## What to do
Could you say how many lines below contain the word "Ручки"? Give the number with no other text.

Dataset entries

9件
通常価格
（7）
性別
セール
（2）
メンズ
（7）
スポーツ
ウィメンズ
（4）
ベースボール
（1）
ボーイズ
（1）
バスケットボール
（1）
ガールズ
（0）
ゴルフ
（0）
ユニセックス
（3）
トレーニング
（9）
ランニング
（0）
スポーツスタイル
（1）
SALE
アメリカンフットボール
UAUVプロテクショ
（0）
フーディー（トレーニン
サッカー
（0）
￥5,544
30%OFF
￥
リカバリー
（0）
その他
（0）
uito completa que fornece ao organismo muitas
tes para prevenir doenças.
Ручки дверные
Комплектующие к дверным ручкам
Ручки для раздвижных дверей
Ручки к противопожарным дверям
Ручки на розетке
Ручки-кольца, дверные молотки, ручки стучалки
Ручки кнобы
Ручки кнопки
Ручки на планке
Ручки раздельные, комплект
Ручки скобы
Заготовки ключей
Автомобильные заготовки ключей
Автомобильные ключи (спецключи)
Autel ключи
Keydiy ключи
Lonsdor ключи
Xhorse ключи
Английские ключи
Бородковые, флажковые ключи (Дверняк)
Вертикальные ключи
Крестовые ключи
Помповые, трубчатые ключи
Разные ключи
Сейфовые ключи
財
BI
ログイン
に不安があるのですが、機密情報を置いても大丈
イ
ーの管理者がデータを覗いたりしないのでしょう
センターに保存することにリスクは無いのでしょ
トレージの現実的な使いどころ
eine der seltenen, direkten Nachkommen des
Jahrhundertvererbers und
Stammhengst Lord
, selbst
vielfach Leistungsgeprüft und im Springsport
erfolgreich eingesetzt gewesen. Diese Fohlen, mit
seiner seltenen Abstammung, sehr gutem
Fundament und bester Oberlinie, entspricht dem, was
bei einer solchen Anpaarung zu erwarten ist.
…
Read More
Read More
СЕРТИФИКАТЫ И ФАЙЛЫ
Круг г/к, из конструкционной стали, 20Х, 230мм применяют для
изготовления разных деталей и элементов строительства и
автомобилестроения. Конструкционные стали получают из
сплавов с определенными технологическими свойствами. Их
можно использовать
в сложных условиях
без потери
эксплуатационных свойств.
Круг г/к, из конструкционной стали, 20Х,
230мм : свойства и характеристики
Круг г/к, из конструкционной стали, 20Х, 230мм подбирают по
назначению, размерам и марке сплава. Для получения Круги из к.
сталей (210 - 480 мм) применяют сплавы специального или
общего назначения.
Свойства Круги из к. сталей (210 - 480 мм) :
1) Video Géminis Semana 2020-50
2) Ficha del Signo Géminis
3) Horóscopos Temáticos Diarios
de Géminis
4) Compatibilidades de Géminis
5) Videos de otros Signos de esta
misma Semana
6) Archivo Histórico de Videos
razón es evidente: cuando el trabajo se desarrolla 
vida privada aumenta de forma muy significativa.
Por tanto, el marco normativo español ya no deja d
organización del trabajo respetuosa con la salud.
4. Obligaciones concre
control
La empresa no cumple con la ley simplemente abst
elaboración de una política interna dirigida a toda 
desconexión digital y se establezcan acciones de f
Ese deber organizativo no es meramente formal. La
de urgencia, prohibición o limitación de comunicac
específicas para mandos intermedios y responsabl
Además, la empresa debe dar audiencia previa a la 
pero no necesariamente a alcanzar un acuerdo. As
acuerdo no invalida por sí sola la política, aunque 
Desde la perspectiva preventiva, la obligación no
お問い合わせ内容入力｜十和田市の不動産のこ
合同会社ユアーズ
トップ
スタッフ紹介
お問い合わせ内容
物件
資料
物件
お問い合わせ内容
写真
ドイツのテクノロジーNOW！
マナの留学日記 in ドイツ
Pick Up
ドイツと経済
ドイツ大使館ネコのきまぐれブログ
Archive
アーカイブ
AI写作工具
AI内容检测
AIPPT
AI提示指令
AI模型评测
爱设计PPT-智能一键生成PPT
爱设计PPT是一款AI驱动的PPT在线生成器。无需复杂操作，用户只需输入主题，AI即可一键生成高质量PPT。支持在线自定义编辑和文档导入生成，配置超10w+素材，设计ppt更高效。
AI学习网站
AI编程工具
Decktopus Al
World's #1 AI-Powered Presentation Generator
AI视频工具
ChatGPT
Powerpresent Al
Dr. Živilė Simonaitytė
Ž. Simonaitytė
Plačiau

## Exercise solution
10